Aussar Ahmed/
Il n’est pas exagéré de dire que le Maroc vit un moment charnière dans son parcours de réforme politique. Le projet de loi organique n° 53.25, présenté par le ministre de l’Intérieur Abdelouafi Laftit devant la Chambre des représentants, ne relève pas d’ajustements techniques, mais s’inscrit dans un processus de rétablissement de la confiance entre le citoyen et la politique. C’est une déclaration claire que le temps de la tolérance envers la corruption électorale est révolu, et que le prochain Parlement doit être une institution propre qui honore ceux qu’elle représente et sert ceux qui l’ont élue.
Cette loi vise à mettre un terme à une période durant laquelle des personnes indignes ont réussi à s’introduire dans les institutions élues, profitant de failles juridiques ou d’une complaisance politique. Grâce à ses dispositions, il ne sera plus permis à quiconque étant poursuivi pour des crimes touchant à l’éligibilité de se porter candidat. La porte restera fermée à ceux impliqués dans des délits ou une mauvaise gestion des fonds publics. C’est une gifle franche à tous ceux qui ont utilisé les élections comme un moyen d’intérêts personnels, au lieu de servir l’intérêt général.
Notons également que la loi ne se résume pas seulement à des mesures d’interdiction et de sanction, mais s’oriente aussi vers l’ouverture et le renouvellement. Elle permet aux indépendants compétents, en dehors des partis, de se porter candidats, à condition d’obtenir un nombre défini de signatures. Une démarche audacieuse qui redonne espoir à un large éventail de Marocains ayant perdu confiance dans les partis, et qui affirme que compétence et crédibilité ne se mesurent pas à l’appartenance partisane, mais à la capacité d’un individu à servir son pays.
En ce qui concerne les conflits d’intérêts, le législateur a eu raison de renforcer les restrictions pesant sur les fonctionnaires de l’État occupant des postes influents, car il est illogique que le pouvoir administratif se transforme en capital politique. La prolongation de la période d’interdiction et l’interdiction de se porter candidat dans la même circonscription pendant cinq ans envoie un message clair : les élections ne sont pas une prolongation de la fonction, mais un examen d’intégrité.
Le plus important dans ce projet est qu’il redonne ses lettres de noblesse au concept de responsabilité morale et politique. Un député condamné à plus de six mois d’emprisonnement sera déchu de son mandat, et celui qui présente une démission non justifiée sera renvoyé devant le Conseil constitutionnel pour évaluer son aptitude future. Ces mesures placent le Parlement devant un test réel : être une institution de contrôle et de législation, et non un refuge contre la responsabilité.
Cette loi, avec sa rigueur et sa clarté, est avant tout une réforme éthique avant d’être légale. Une réforme visant à restaurer le prestige de la politique, à assécher les sources de rentabilité électorale, et à établir un nouveau pont entre le citoyen et les institutions qui le représentent fidèlement.
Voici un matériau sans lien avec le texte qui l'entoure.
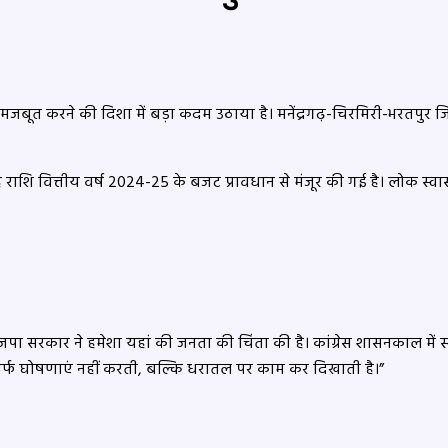
मजबूत करने की दिशा में बड़ा कदम उठाया है। मनेंद्रगढ़-चिरमिरी-भरतपुर जिल
शि वित्तीय वर्ष 2024-25 के बजट प्रावधान से मंजूर की गई है। लोक स्वास
है। भाजपा सरकार ने हमेशा यहां की जनता की चिंता की है। कांग्रेस शासनकाल मे
 सिर्फ घोषणाएं नहीं करती, बल्कि धरातल पर काम कर दिखाती है।”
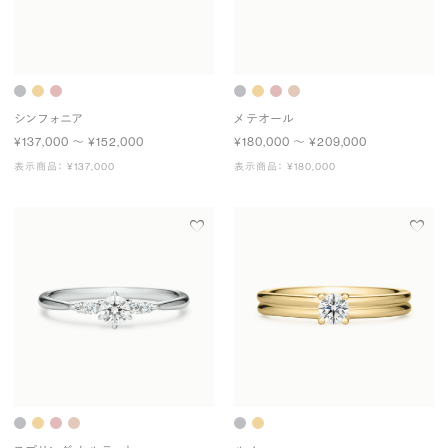
シンフォニア
メテオール
¥137,000 〜 ¥152,000
¥180,000 〜 ¥209,000
表示商品： ¥137,000
表示商品： ¥180,000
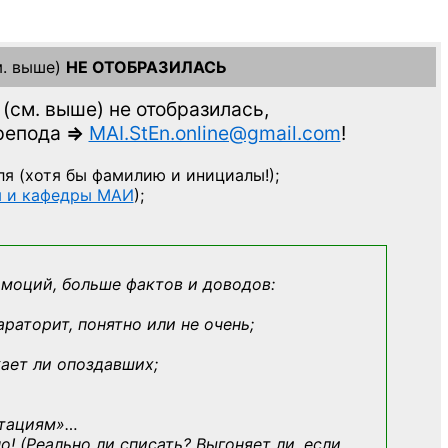
. выше)
НЕ ОТОБРАЗИЛАСЬ
(см. выше)
не отобразилась,
препода
=>
MAI.StEn.online@gmail.com
!
ля
(хотя бы фамилию и инициалы!);
ы и кафедры МАИ
);
эмоций, больше фактов и доводов:
араторит, понятно или не очень;
кает ли опоздавших;
ьтациям»
…
о! (Реально ли списать? Выгоняет ли, если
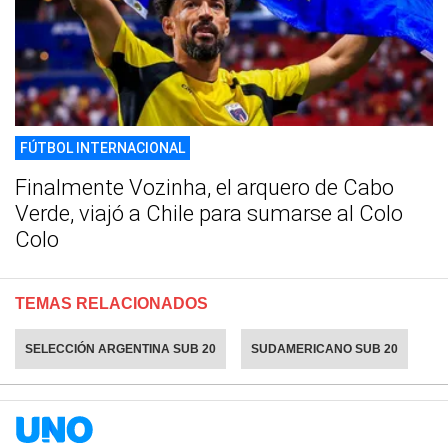
FÚTBOL INTERNACIONAL
Finalmente Vozinha, el arquero de Cabo
Verde, viajó a Chile para sumarse al Colo
Colo
TEMAS RELACIONADOS
SELECCIÓN ARGENTINA SUB 20
SUDAMERICANO SUB 20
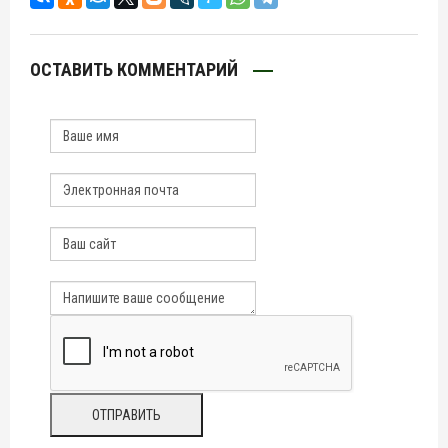
ОСТАВИТЬ КОММЕНТАРИЙ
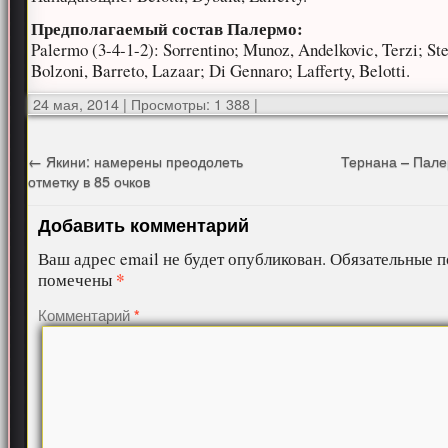
Предполагаемый состав Палермо:
Palermo (3-4-1-2): Sorrentino; Munoz, Andelkovic, Terzi; St
Bolzoni, Barreto, Lazaar; Di Gennaro; Lafferty, Belotti.
24 мая, 2014
|
Просмотры: 1 388
|
←
Якини: намерены преодолеть
Тернана – Пале
отметку в 85 очков
Добавить комментарий
Ваш адрес email не будет опубликован.
Обязательные п
*
помечены
Комментарий
*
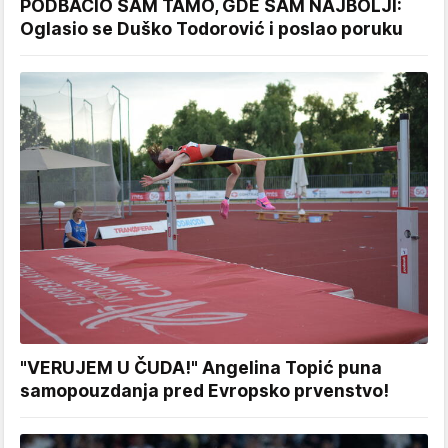
PODBACIO SAM TAMO, GDE SAM NAJBOLJI:
Oglasio se Duško Todorović i poslao poruku
"VERUJEM U ČUDA!" Angelina Topić puna
samopouzdanja pred Evropsko prvenstvo!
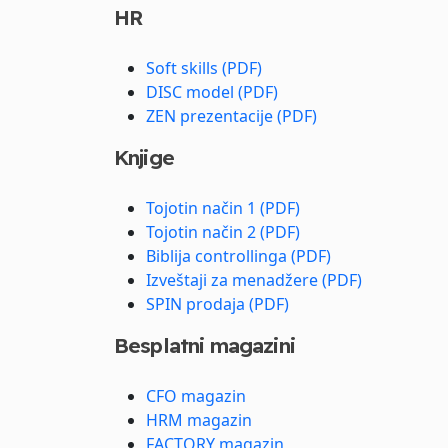
HR
Soft skills (PDF)
DISC model (PDF)
ZEN prezentacije (PDF)
Knjige
Tojotin način 1 (PDF)
Tojotin način 2 (PDF)
Biblija controllinga (PDF)
Izveštaji za menadžere (PDF)
SPIN prodaja (PDF)
Besplatni magazini
CFO magazin
HRM magazin
FACTORY magazin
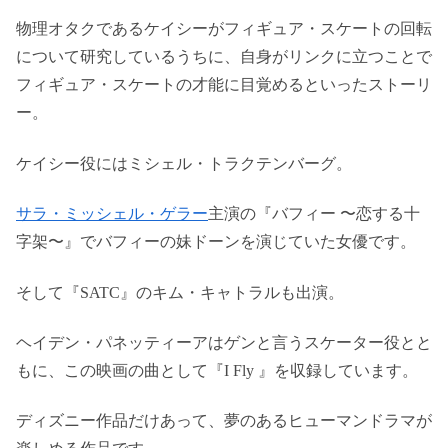
物理オタクであるケイシーがフィギュア・スケートの回転
について研究しているうちに、自身がリンクに立つことで
フィギュア・スケートの才能に目覚めるといったストーリ
ー。
ケイシー役にはミシェル・トラクテンバーグ。
サラ・ミッシェル・ゲラー
主演の『バフィー 〜恋する十
字架〜』でバフィーの妹ドーンを演じていた女優です。
そして『SATC』のキム・キャトラルも出演。
ヘイデン・パネッティーアはゲンと言うスケーター役とと
もに、この映画の曲として『I Fly 』を収録しています。
ディズニー作品だけあって、夢のあるヒューマンドラマが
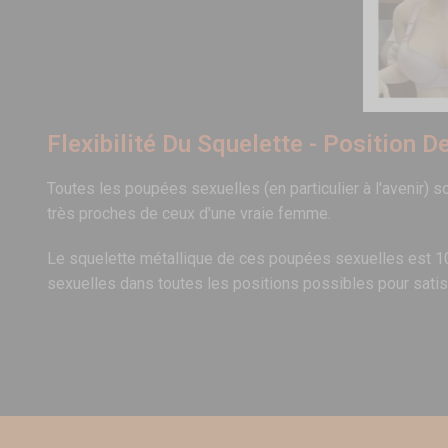
Flexibilité Du Squelette - Position D
Toutes les poupées sexuelles (en particulier à l'avenir) s
très proches de ceux d'une vraie femme.
Le squelette métallique de ces poupées sexuelles est 100%
sexuelles dans toutes les positions possibles pour satisf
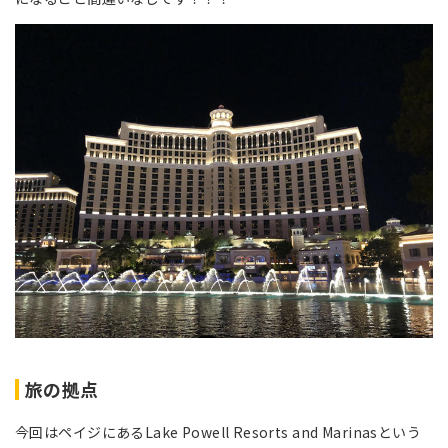
旅の拠点
今回はペイジにあるLake Powell Resorts and Marinasという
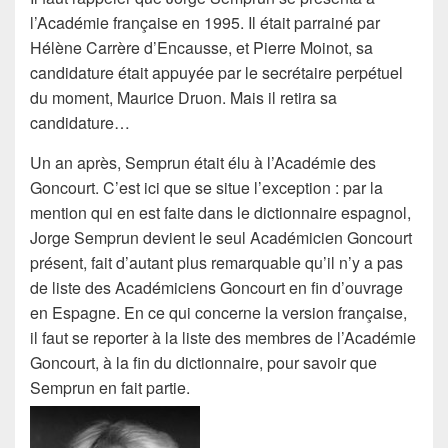
l’
Académie française
en 1995. Il était parrainé par
Hélène Carrère d’Encausse, et Pierre Moinot, sa
candidature était appuyée par le secrétaire perpétuel
du moment, Maurice Druon. Mais il retira sa
candidature…
Un an après, Semprun était élu à l’
Académie des
Goncourt
. C’est ici que se situe
l’exception
: par la
mention qui en est faite dans le dictionnaire espagnol,
Jorge Semprun devient
le seul Académicien Goncourt
présent, fait d’autant plus remarquable qu’il n’y a pas
de liste des Académiciens Goncourt en fin d’ouvrage
en Espagne. En ce qui concerne la version française,
il faut se reporter à la liste des membres de l’Académie
Goncourt, à la fin du dictionnaire, pour savoir que
Semprun en fait partie.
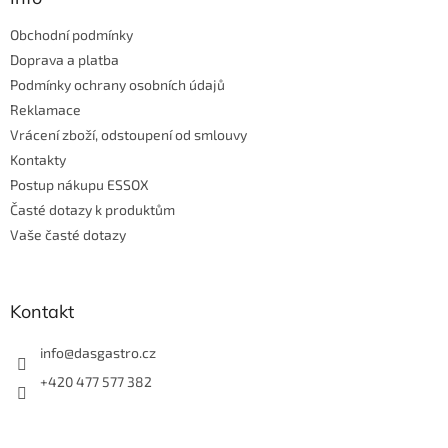
t
Obchodní podmínky
í
Doprava a platba
Podmínky ochrany osobních údajů
Reklamace
Vrácení zboží, odstoupení od smlouvy
Kontakty
Postup nákupu ESSOX
Časté dotazy k produktům
Vaše časté dotazy
Kontakt
info
@
dasgastro.cz
+420 477 577 382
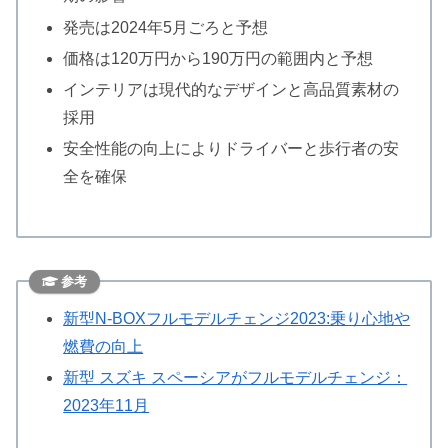
発売は2024年5月ごろと予想
価格は120万円から190万円の範囲内と予想
インテリアは現代的なデザインと高品質素材の
採用
安全性能の向上によりドライバーと歩行者の安
全を確保
参考
新型N-BOXフルモデルチェンジ2023:乗り心地や
燃費の向上
新型 スズキ スペーシアがフルモデルチェンジ：
2023年11月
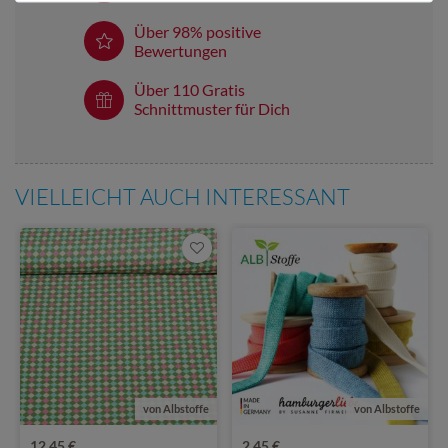
Über 98% positive
Bewertungen
Über 110 Gratis
Schnittmuster für Dich
VIELLEICHT AUCH INTERESSANT
von Albstoffe
von Albstoffe
12,45 €
2,45 €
Le Maroc envoie aujourd’hui un message fort, tant à l’intérieur qu’à l’extérieur : il n’y a plus de place pour ceux qui considèrent la politique comme un moyen d’enrichissement ou d’évasion des sanctions. Soit vous êtes un représentant honnête et responsable, soit vous sortez par la grande porte de la loi.
Le projet de loi 53.25 n’est pas simplement un texte réglementaire, mais un tournant national dans le processus de purification de la vie publique. Si son application se fait avec fermeté et justice, il sera inscrit comme l’une des réformes politiques les plus importantes de la dernière décennie — une réforme qui redonne à la politique marocaine son sens noble : servir le citoyen et non soi-même.